LingLunch : Georgia Zellou

Jeudi 27 Janvier 2022, 12:00 to 13:00
Organisation: 
Karen De Clercq et Ira Noveck (LLF)
Lieu: 

LLF – Bât. ODG – 5e étage – Salle du conseil (533)

Georgia Zellou (UC Davis)
The role of coarticulatory variation in speaker recognition

Much prior work reports that there is a large amount of cross-speaker heterogeneity in patterns of produced anticipatory nasal coarticulation within a single speech community (Yu, 2019; Beddor et al., 2018; Zellou, 2017). How do listeners accommodate talker-specific variation in coarticulation? We propose that listeners encode talker-specific coarticulatory information.
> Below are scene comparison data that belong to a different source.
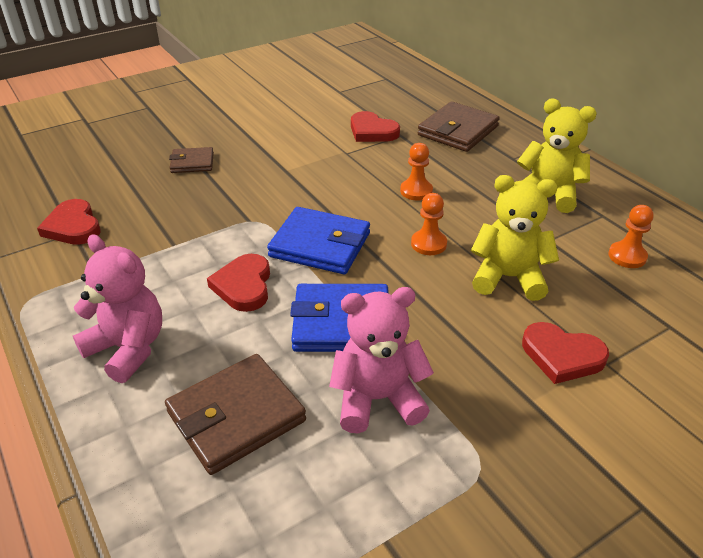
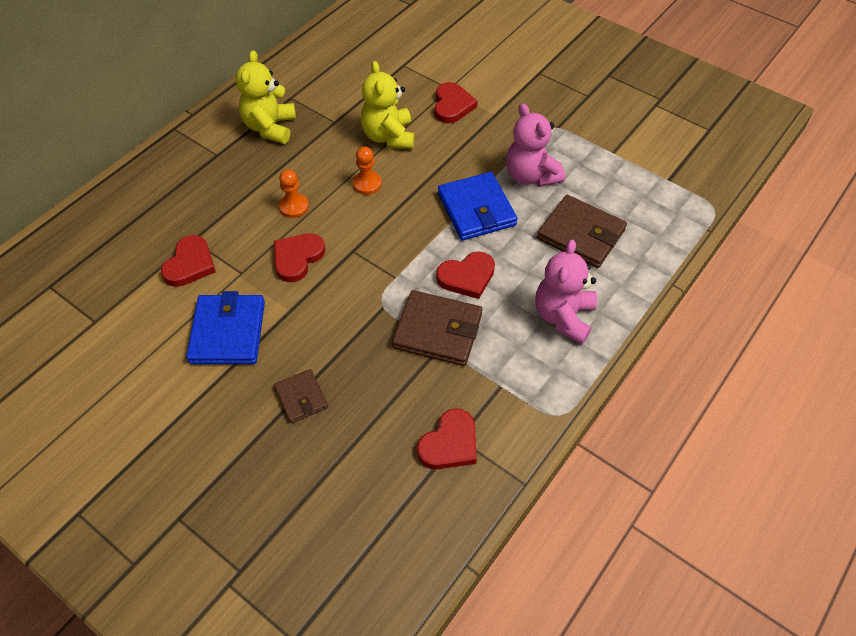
camera: 110 degrees left, 15 degrees up
(320, 245) = (396, 247): blue wallet -> blue wallet (228, 332)
(345, 183) = (297, 258): none -> red heart
(458, 131) = (173, 199): brown wallet -> brown wallet (438, 331)
(627, 256) = (338, 84): orange pawn -> none

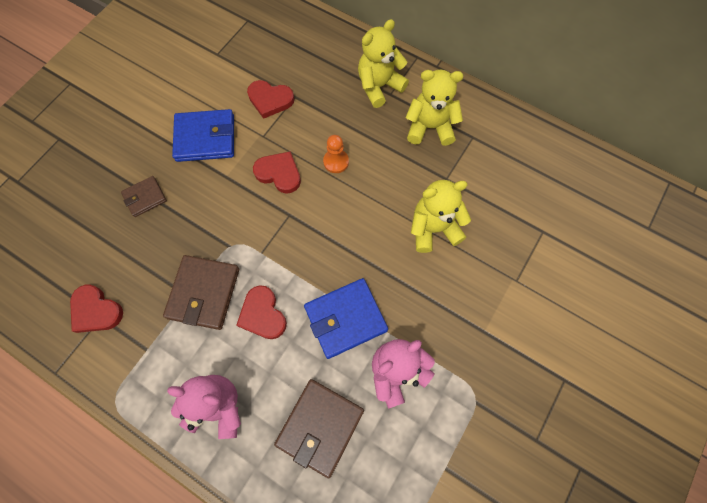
camera: 85 degrees right, 15 degrees up
(203, 163) = (379, 86): none -> yellow teddy bear
(367, 184) = (369, 217): orange pawn -> none
(452, 105) = (489, 286): red heart -> none

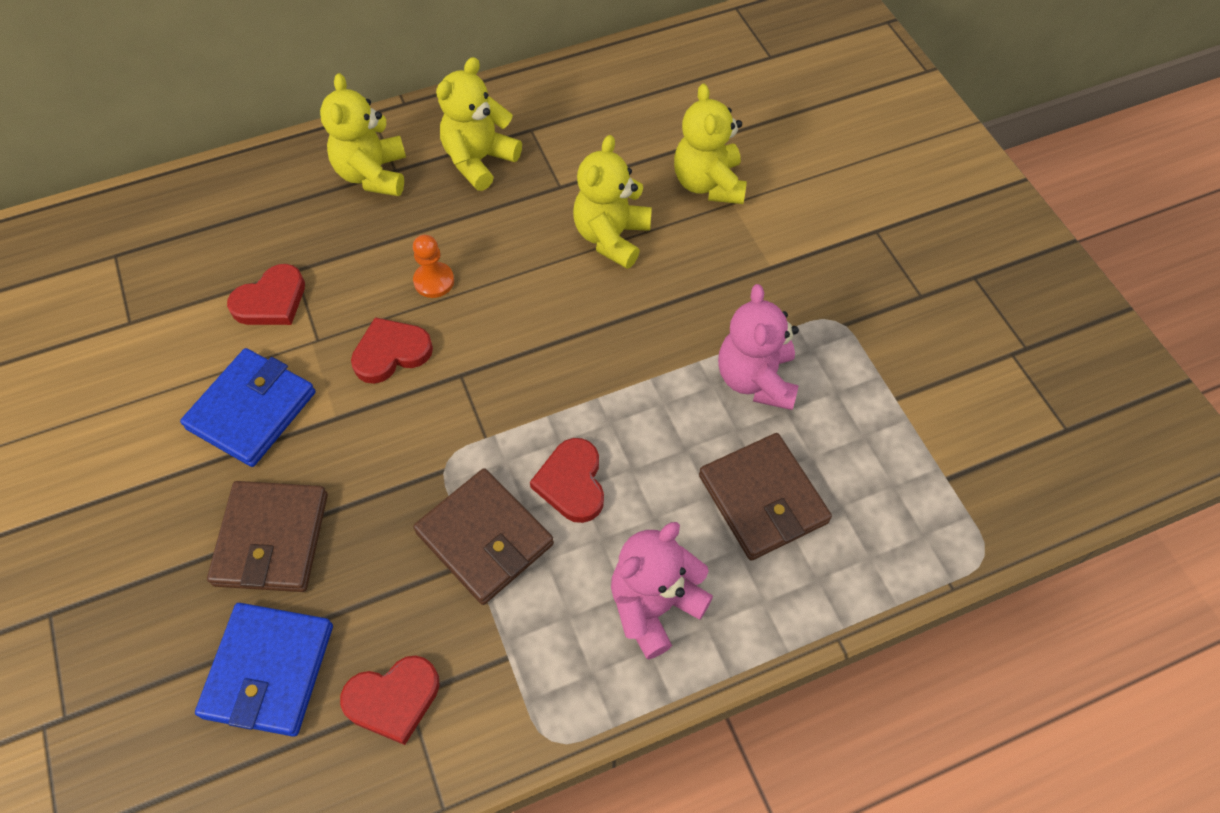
camera: 55 degrees left, 10 degrees down
(145, 197) = (272, 539): brown wallet -> brown wallet, size x1.73
(262, 314) = (572, 483): red heart -> red heart turned 75 degrees clockwise
(345, 319) = (650, 393): blue wallet -> blue wallet (269, 671)
(515, 256) = (708, 184): none -> yellow teddy bear

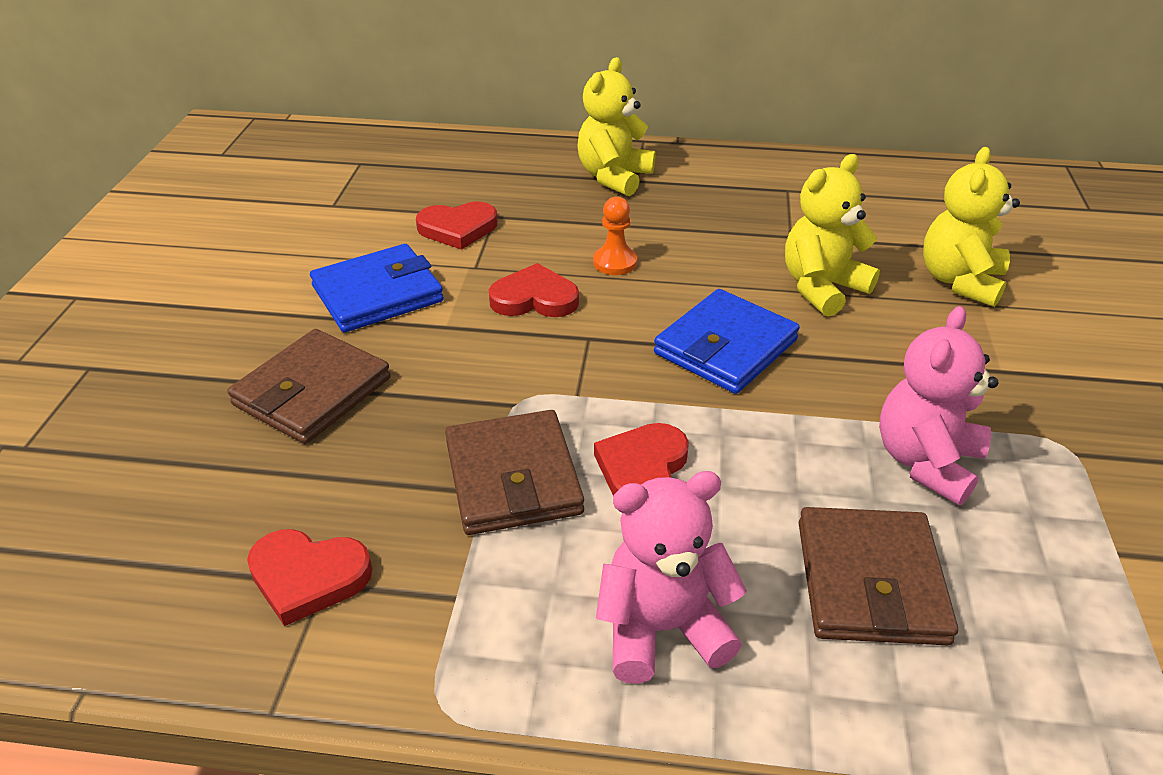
camera: 30 degrees right, 20 degrees down
(269, 671) = (217, 493): blue wallet -> blue wallet (725, 347)
(479, 160) = (721, 196): yellow teddy bear -> none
More specifically, we hypothesize that since increased coarticulation provides linguistically-relevant information (e.g., Beddor et al., 2013) there will be variation in listeners? ability to use coarticulatory patterns across speakers -- voices in which there is greater extents of coarticulatory overlap will be easier to recognize than voices in which there is less coarticulatory information. In order to test this, the present study applies the traditional methods of a talker recognition study (e.g., Mullennix et al., 2011) to explore whether cross-talker voice recall varies based on differences in produced coarticulatory vowel nasality in American English.